One crease - Two areas

Draw an 8x8 grid on the square. The crease is the perpendicular bisector of the segment joining the bottom corner to the midpoint of the top edge. The segment as slope $-2$ , so the crease has slope $\frac{1}{2}$ and clearly hits the left and right sides as shown.

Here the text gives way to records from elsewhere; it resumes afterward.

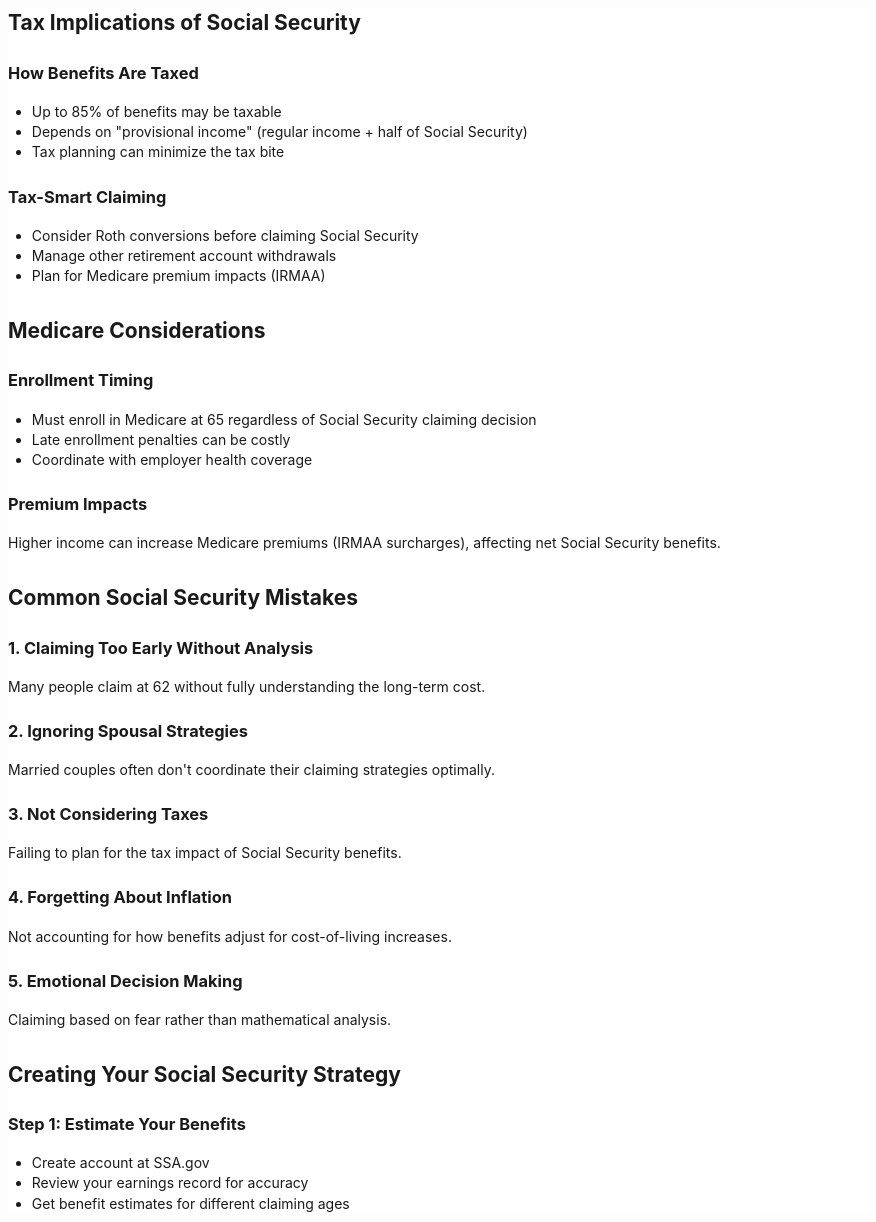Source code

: ## Tax Implications of Social Security

### How Benefits Are Taxed
- Up to 85% of benefits may be taxable
- Depends on "provisional income" (regular income + half of Social Security)
- Tax planning can minimize the tax bite

### Tax-Smart Claiming
- Consider Roth conversions before claiming Social Security
- Manage other retirement account withdrawals
- Plan for Medicare premium impacts (IRMAA)

## Medicare Considerations

### Enrollment Timing
- Must enroll in Medicare at 65 regardless of Social Security claiming decision
- Late enrollment penalties can be costly
- Coordinate with employer health coverage

### Premium Impacts
Higher income can increase Medicare premiums (IRMAA surcharges), affecting net Social Security benefits.

## Common Social Security Mistakes

### 1. Claiming Too Early Without Analysis
Many people claim at 62 without fully understanding the long-term cost.

### 2. Ignoring Spousal Strategies
Married couples often don't coordinate their claiming strategies optimally.

### 3. Not Considering Taxes
Failing to plan for the tax impact of Social Security benefits.

### 4. Forgetting About Inflation
Not accounting for how benefits adjust for cost-of-living increases.

### 5. Emotional Decision Making
Claiming based on fear rather than mathematical analysis.

## Creating Your Social Security Strategy

### Step 1: Estimate Your Benefits
- Create account at SSA.gov
- Review your earnings record for accuracy
- Get benefit estimates for different claiming ages
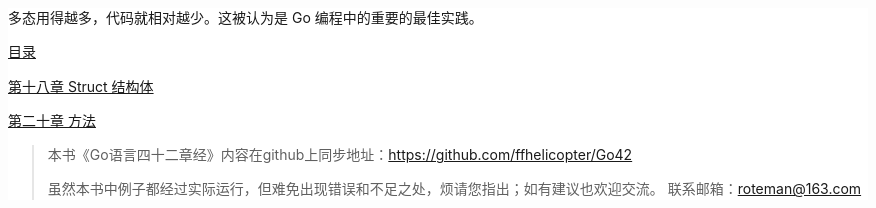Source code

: 多态用得越多，代码就相对越少。这被认为是 Go 编程中的重要的最佳实践。



[目录](https://github.com/ffhelicopter/Go42/blob/master/SUMMARY.md)

[第十八章 Struct 结构体](https://github.com/ffhelicopter/Go42/blob/master/content/42_18_struct.md)

[第二十章 方法](https://github.com/ffhelicopter/Go42/blob/master/content/42_20_method.md)



>本书《Go语言四十二章经》内容在github上同步地址：https://github.com/ffhelicopter/Go42
>
>
>虽然本书中例子都经过实际运行，但难免出现错误和不足之处，烦请您指出；如有建议也欢迎交流。
>联系邮箱：roteman@163.com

The grey region is a trapezoid with height $1$ and bases $\frac{1}{8}$ and $\frac{5}{8}$

$\frac{1}{2}*1*(\frac{1}{8}+\frac{5}{8})=\frac{3}{8}=\boxed{0.375}$

First lets draw some helpful triangles:

• e is our original crease.
• f is perpendicular to e and crosses the bottom right corner as well as the centre of the upper edge of the paper
• a is the length of the long parallel side of the grey trapezium
• c is one of the sides of the triangle with sidelengths: 1; f; c

The fact that we have two sides with sidelengths a can be explained by the folding process. If we drag the bottom right corner to the centre of the upper edge and then draw a line along our original side a we get another line with the sidelength a :

Because a shows up twice in the same triangle, we know that it is an isosceles triangle, so the angle β shows up twice aswell.

First up, we calculate the length of f with the pythagorean theorem: $f = \sqrt{1^{2}+0.5^{2}} = 1.1180$

Now let's have a look at this triangle:

With the information give, we can calculate β , since
$\sin \beta = \frac{0.5}{f}$

$\beta = \arcsin(\frac{0.5}{f}) = 26.565°$

Since all angles inside a triangle add up to 180° and since we know $\beta$ shows up twice, we know the value of $\alpha$ :

$\alpha = 180° - 2\beta = 126.870°$

Because e is perpendicular to the hypotenuse of this isosceles triangle, it cuts $\alpha$ and $f$ exactly in half. We need to know that in order to calculate c , while looking at this triangle:

Again we can calculate the angle $\gamma$ like before:

$\gamma = 180°- 90° - \frac{\alpha}{2} = 26.565° = \beta$

Now we can calculate c :

$\tan \gamma = \frac{c}{1} = c = 0.5$

Now let's name one last side:

We can calculate that side s in the same manner we calculated c :

$\tan \frac{\alpha}{2} = \frac{f}{2s}$ ……..-->………. $s = \frac{f}{\tan \frac{\alpha}{2}} = 0.2805$

Now we can finally calculate a : $a = \sqrt{s^{2}+c^{2}} = 0.625$

The last step is to calculate the area of our trapezium. We just need to add both parallel sides together, divide them by two and multiply them by the height of the trapezium (which is 1 in this case). The long parallel side is a with a = 0.625 . The short parallel side is just $a-c$ . That gives us our final equasion: $A = \frac {a+(a-c)}{2} * 1 = \boxed{0.375}$